Случайно наткнулся взглядом на гостевую ложу: кто там из начальства? Увидел Саранчина и широкоплечего в спортивном пиджаке боксера-секретаря, который оживленно тряс кулаком над головой. «Тоже мне, болельщик!» — с неожиданной злостью подумал о нем. Тут нападающий гостей, получив мяч в самом центре поля, шустро устремился вперед и без помех ворвался в штрафную… Удар!.. Афанасий до ломоты в кистях вцепился в холодный бетон тумбы и в считанные доли секунды успел представить себе, как мог бы в этот момент выхватить пистолет и разрядить в нападающего полную обойму, лишь бы только родные ворота остались в неприкосновенности. Страшная мысль!
Но футболист неожиданно поскользнулся и под всеобщих веселый визг левым бедром проехал по траве и растянулся на ней, несколько раз перекувырнувшись через голову. Мяч вяло вкатился в руки запрыгавшего от радости вратаря. Игроки в красном облегченно вздохнули вместе со всем стадионом. И снова устремились в сторону соперника.

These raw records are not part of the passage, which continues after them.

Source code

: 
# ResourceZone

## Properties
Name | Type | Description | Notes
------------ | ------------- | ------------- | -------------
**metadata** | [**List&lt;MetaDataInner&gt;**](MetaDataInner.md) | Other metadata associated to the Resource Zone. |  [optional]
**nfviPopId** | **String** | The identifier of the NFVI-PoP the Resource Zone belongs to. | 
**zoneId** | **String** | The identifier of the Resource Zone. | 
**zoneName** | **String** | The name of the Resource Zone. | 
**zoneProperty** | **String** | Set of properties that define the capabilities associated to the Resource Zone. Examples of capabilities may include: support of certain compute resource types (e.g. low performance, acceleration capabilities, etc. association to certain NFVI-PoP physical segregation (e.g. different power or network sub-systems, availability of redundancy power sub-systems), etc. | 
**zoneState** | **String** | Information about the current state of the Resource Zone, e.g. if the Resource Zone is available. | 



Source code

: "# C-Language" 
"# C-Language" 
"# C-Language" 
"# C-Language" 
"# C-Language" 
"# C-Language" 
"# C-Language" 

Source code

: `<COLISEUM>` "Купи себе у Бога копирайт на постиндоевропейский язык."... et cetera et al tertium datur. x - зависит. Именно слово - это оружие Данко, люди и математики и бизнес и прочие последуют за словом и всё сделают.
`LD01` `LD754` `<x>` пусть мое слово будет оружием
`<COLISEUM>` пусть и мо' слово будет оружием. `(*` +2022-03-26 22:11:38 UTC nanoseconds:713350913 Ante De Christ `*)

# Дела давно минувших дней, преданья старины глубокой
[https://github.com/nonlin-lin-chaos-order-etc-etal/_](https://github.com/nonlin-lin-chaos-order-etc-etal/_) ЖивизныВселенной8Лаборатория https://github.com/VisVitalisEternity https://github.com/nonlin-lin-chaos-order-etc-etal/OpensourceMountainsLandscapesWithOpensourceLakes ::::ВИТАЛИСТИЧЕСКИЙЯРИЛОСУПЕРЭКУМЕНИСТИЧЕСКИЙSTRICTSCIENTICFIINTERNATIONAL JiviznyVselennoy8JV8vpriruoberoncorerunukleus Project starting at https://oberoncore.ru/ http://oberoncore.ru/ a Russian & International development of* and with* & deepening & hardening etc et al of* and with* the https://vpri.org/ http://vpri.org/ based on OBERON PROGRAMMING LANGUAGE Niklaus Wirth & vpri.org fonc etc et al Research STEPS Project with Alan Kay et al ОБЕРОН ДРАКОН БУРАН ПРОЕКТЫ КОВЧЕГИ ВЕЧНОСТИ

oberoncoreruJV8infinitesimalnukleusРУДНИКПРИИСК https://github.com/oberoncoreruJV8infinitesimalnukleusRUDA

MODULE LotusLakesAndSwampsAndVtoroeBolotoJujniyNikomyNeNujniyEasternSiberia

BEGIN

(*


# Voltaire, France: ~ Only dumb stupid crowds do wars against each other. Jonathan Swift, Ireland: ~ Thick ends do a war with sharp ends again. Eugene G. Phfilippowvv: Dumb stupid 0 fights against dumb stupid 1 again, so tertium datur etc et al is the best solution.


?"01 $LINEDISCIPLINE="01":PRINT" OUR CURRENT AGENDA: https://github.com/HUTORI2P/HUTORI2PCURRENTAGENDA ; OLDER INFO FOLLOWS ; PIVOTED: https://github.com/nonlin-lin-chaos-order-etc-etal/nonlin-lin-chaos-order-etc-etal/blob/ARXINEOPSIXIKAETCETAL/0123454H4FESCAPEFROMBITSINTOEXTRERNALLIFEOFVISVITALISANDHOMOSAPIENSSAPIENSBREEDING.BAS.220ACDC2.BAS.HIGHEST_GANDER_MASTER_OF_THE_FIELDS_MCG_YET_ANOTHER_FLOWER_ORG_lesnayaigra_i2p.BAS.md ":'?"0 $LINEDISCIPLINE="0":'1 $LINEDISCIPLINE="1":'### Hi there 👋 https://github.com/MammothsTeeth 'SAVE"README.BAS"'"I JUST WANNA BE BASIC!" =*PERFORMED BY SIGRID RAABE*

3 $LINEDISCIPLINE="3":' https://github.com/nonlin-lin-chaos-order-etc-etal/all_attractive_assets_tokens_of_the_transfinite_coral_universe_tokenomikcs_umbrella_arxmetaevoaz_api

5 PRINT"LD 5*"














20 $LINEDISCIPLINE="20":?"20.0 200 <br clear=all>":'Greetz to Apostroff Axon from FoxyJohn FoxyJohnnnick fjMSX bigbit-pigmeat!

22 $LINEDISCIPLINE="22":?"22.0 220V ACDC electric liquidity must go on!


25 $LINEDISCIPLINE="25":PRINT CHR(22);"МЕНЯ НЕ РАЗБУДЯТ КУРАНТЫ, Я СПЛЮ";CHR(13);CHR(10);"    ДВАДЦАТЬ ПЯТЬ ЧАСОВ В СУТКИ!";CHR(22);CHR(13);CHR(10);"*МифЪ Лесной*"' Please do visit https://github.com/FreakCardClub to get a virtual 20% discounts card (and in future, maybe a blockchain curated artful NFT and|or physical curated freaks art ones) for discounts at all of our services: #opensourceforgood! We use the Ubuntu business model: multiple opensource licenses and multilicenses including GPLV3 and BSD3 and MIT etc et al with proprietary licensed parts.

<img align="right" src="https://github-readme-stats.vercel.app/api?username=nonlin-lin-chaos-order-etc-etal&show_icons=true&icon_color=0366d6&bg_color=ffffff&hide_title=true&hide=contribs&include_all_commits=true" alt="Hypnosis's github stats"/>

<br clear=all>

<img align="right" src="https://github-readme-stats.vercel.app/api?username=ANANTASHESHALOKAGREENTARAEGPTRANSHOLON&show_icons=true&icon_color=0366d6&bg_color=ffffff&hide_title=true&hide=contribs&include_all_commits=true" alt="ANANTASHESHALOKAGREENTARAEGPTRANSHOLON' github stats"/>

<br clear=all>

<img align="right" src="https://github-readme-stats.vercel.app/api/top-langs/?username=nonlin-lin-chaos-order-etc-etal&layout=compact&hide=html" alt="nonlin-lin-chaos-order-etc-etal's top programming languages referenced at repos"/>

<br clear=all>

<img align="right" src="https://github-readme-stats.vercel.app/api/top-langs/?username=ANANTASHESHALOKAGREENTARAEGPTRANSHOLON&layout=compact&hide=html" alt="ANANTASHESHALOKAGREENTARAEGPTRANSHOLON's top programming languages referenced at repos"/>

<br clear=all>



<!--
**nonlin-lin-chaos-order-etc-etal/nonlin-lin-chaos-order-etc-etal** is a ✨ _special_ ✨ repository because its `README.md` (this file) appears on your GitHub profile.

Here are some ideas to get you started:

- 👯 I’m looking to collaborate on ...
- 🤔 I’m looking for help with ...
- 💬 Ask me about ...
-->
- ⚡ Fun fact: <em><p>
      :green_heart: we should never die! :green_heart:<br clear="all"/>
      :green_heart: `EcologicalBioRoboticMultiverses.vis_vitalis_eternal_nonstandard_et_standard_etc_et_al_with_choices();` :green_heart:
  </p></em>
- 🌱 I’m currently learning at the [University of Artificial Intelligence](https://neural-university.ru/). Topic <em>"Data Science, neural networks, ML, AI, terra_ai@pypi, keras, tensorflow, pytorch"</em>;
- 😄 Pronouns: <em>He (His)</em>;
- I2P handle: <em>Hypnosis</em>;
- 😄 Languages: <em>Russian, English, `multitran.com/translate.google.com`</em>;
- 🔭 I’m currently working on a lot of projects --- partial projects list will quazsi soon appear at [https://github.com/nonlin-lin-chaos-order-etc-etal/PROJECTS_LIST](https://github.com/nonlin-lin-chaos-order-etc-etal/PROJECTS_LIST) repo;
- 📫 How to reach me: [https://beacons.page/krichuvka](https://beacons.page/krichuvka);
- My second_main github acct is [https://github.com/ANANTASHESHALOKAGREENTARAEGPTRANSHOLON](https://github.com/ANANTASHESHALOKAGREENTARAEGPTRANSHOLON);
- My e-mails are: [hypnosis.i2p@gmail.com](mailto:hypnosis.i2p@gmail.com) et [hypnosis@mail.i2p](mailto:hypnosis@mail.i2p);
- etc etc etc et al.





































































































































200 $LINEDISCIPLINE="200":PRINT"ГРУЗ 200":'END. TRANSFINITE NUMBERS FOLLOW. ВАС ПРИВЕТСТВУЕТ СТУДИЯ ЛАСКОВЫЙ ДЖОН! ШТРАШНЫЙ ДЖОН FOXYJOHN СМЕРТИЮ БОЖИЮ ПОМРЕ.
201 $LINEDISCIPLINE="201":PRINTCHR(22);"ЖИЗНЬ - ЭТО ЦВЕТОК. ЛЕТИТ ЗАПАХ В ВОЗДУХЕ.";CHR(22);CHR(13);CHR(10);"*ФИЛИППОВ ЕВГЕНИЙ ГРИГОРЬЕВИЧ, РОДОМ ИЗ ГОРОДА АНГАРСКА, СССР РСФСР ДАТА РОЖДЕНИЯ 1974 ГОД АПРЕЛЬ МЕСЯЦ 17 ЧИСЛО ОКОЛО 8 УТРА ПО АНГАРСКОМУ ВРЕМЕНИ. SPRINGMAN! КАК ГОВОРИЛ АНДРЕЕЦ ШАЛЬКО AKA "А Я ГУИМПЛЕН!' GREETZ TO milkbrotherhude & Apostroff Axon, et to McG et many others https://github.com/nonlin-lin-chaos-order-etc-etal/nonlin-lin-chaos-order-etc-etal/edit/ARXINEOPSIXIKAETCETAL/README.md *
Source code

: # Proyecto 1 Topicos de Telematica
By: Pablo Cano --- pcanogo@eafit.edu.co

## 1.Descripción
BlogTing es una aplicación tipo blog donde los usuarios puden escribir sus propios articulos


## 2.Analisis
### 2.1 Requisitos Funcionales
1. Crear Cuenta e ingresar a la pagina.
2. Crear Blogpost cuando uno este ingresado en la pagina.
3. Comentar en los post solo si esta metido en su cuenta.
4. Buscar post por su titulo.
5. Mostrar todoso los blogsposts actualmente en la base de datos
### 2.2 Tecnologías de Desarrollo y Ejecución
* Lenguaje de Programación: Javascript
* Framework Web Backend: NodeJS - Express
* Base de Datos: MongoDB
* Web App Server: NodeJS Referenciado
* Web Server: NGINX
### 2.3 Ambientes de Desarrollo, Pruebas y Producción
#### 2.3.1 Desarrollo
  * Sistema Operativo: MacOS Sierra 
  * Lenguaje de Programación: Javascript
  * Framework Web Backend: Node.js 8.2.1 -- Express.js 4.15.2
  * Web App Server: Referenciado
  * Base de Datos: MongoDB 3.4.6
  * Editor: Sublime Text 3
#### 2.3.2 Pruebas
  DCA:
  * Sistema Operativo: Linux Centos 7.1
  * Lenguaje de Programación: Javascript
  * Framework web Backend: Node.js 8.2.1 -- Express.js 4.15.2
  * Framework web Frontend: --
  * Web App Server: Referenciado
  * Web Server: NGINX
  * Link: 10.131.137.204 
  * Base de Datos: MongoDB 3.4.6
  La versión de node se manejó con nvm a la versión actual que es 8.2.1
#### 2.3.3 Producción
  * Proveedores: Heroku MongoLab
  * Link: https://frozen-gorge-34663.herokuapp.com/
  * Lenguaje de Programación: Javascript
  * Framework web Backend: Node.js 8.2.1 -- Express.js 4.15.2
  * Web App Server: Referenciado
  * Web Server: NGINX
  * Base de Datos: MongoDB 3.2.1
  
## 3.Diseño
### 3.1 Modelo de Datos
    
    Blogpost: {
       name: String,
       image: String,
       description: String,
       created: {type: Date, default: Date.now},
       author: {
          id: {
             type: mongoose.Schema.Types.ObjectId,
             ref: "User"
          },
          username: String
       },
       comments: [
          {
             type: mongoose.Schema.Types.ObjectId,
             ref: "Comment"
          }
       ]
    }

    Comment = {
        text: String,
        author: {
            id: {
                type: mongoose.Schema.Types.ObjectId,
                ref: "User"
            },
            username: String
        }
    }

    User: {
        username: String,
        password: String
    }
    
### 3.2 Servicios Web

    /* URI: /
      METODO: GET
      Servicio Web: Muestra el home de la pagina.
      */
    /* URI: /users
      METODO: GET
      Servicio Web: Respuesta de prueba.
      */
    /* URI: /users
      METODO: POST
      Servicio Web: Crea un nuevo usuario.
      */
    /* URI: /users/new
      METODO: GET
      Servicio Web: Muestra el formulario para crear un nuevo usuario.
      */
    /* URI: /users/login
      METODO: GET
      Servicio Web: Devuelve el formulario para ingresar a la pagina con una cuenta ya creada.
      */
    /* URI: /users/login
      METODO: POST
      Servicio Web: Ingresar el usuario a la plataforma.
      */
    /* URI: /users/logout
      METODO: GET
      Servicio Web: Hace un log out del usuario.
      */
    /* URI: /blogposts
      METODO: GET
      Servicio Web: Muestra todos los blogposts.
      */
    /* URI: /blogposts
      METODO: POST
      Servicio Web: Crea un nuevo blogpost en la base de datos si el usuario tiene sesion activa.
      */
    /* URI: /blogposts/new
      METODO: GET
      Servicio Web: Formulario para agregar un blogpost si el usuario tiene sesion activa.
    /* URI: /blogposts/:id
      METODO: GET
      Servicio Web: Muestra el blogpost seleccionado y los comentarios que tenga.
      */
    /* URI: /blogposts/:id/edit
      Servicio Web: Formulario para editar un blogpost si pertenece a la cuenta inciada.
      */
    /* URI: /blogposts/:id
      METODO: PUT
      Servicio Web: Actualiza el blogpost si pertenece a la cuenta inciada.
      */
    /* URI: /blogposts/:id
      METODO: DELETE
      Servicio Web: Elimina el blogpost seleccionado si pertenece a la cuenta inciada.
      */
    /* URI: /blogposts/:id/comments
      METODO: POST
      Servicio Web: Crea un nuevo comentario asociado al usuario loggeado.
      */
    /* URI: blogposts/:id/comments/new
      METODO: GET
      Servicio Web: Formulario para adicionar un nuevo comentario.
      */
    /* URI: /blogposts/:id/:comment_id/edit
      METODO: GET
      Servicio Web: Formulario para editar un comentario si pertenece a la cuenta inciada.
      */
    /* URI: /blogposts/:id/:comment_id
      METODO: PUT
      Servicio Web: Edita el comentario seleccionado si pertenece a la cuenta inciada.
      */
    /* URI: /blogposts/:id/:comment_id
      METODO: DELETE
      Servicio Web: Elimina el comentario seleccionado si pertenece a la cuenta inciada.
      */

В одну из атак мяч, срезавшись о голень защитника, влетел в самый центр ворот. Началось невообразимое. Дудели дудки. Болельщики скакали на лавках, шлепали по затылкам передних. Их ликованию не было предела. Счет сравнялся. А минутная стрелка на табло тем временем все ближе подбиралась и прыгала к отметке окончания игры.
Мяч уже не летал, а больше путался в ногах футболистов. Редкие одиночные проходы форвардов то в одну, то в другую сторону хотя и тешили чьи-то надежды на успех, но отяжелевшие траектории окончательно затюканного буквально испускающего дух кожаного мяча свидетельствовали о том, что вряд ли кому уже хватит сил нацелить его в ворота противника. Но, увы, ничейный счет сравнивал их шансы. Обе команды в подобном случае вынуждены были покинуть высшую лигу.